### Task brief:
Copy the rows from the start through the line that contains "zabrał Elon Musk.", substituting "Facebooka" for "Twittera" and keeping everything else the same.

### Records for the task:
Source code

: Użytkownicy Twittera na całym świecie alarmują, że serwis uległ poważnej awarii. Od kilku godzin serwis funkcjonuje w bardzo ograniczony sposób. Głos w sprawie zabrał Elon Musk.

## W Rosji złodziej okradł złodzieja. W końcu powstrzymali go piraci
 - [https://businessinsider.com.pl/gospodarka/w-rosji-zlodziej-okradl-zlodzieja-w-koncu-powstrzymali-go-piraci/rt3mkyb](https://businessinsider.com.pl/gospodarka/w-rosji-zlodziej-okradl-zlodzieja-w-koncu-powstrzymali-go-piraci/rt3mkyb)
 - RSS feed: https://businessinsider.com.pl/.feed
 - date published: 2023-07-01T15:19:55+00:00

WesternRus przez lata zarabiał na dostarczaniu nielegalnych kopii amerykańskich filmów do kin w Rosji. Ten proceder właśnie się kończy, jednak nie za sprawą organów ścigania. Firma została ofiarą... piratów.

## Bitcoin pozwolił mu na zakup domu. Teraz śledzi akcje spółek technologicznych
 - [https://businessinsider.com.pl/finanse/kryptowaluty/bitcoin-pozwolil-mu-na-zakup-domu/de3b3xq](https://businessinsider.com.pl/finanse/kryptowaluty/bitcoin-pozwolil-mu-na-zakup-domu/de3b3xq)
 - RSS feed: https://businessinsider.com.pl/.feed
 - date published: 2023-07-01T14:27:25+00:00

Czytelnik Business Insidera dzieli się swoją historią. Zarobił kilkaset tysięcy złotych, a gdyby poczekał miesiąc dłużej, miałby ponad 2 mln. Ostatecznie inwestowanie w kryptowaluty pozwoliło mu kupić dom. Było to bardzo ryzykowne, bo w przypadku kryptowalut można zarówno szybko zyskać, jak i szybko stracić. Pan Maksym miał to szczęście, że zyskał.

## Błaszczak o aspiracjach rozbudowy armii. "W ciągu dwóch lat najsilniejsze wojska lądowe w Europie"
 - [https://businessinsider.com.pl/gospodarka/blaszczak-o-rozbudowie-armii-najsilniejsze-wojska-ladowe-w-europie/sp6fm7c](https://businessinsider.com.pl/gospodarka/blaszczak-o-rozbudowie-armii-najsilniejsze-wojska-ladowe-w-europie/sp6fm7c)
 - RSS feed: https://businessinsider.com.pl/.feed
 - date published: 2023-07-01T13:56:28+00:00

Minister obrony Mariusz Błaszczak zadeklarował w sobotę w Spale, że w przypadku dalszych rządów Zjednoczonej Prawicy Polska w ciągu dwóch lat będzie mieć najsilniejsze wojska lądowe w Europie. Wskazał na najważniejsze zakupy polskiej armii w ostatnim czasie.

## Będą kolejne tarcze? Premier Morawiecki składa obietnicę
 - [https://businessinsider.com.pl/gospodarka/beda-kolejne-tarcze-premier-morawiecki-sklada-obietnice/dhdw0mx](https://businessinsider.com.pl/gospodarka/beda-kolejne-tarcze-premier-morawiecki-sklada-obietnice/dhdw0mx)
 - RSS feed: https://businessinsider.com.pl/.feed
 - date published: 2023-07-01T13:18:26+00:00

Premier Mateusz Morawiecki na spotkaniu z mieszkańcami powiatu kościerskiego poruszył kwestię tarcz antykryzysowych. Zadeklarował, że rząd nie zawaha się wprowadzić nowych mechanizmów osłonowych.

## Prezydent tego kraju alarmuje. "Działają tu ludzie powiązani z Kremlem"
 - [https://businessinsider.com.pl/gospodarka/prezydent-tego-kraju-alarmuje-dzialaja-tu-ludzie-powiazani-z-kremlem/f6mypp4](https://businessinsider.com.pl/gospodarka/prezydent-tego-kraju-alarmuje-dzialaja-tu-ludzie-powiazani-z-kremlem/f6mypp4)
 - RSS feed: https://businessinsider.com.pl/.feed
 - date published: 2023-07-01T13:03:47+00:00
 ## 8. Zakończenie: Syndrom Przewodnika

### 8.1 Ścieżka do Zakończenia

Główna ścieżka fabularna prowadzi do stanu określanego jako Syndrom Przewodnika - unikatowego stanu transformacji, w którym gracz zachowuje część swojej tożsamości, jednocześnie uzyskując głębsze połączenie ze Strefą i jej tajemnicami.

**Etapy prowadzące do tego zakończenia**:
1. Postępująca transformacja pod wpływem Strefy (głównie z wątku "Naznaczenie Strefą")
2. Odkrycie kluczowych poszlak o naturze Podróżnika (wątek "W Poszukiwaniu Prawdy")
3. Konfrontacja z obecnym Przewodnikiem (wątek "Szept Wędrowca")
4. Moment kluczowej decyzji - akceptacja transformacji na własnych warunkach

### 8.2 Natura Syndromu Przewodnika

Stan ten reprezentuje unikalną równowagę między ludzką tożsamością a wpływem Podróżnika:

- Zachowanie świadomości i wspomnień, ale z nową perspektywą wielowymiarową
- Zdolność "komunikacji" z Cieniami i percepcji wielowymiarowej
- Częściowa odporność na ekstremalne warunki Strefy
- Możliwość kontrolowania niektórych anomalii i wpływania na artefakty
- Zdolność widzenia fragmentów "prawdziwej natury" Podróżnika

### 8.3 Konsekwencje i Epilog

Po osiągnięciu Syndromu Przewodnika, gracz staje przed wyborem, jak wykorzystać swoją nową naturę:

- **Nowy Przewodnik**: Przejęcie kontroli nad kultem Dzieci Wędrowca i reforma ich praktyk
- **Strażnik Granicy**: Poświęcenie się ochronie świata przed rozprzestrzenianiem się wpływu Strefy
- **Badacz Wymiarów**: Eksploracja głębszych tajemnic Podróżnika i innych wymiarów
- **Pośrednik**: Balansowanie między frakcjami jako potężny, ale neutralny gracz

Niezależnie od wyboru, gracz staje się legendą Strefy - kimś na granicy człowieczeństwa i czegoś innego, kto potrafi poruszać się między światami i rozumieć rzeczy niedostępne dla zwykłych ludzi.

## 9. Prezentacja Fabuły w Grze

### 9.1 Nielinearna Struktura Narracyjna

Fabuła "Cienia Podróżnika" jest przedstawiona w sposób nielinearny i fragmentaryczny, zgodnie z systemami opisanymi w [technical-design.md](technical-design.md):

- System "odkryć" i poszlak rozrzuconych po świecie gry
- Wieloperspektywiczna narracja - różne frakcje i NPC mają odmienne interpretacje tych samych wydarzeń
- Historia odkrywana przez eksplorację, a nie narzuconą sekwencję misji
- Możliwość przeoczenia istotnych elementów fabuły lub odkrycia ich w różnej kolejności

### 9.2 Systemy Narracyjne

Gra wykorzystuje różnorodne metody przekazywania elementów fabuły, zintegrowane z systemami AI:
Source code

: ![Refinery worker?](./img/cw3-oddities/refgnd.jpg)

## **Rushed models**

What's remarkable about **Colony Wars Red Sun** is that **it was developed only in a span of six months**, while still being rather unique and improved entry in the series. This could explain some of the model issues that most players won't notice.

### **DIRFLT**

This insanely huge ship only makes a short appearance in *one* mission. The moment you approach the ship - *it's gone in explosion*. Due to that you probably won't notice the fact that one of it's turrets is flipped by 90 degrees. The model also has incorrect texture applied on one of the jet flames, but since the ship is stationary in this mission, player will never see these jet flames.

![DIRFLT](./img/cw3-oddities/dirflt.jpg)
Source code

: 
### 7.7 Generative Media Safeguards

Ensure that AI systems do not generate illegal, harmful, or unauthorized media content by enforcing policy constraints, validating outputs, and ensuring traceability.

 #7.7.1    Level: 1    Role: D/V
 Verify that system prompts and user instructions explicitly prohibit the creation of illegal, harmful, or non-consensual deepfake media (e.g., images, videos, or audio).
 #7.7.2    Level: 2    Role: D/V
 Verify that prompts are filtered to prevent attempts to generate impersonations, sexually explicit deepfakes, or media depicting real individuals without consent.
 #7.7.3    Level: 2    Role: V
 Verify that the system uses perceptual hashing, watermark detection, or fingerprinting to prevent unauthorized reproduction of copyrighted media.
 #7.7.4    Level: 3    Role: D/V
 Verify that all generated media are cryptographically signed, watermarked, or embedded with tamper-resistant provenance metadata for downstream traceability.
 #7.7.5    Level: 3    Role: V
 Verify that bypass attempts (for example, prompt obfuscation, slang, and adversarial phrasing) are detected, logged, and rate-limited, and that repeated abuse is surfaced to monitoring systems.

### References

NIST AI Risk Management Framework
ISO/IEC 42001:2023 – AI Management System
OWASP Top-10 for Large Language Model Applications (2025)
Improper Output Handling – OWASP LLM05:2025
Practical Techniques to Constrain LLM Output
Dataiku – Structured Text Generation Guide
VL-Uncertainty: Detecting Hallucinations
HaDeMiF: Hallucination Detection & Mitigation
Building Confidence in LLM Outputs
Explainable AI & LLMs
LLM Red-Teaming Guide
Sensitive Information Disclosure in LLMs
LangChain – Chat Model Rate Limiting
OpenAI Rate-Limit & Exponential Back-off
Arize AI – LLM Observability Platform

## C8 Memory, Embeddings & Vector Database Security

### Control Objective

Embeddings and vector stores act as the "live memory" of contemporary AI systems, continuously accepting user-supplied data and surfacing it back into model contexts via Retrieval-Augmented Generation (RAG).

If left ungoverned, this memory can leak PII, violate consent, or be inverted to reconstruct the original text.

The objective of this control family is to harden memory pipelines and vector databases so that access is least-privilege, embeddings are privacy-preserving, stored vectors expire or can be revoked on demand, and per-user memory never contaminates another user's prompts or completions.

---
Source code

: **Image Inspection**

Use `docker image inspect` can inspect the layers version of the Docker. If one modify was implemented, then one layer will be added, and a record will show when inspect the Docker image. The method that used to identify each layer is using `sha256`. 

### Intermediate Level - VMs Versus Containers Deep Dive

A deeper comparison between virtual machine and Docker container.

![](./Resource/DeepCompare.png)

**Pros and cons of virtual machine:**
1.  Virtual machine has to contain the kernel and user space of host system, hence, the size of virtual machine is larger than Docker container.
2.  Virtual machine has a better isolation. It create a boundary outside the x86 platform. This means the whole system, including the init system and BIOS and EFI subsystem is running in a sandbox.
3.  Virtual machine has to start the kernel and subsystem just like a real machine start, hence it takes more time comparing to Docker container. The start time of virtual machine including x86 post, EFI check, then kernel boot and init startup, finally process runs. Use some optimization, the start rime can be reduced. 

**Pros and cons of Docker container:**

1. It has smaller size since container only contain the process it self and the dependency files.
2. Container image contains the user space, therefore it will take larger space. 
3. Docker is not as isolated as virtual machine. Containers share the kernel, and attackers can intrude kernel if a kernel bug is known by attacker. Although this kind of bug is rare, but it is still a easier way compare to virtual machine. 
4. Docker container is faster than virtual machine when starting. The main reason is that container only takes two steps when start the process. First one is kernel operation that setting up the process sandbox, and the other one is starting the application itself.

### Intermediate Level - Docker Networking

### Your response:
Source code

: Użytkownicy Facebooka na całym świecie alarmują, że serwis uległ poważnej awarii. Od kilku godzin serwis funkcjonuje w bardzo ograniczony sposób. Głos w sprawie zabrał Elon Musk.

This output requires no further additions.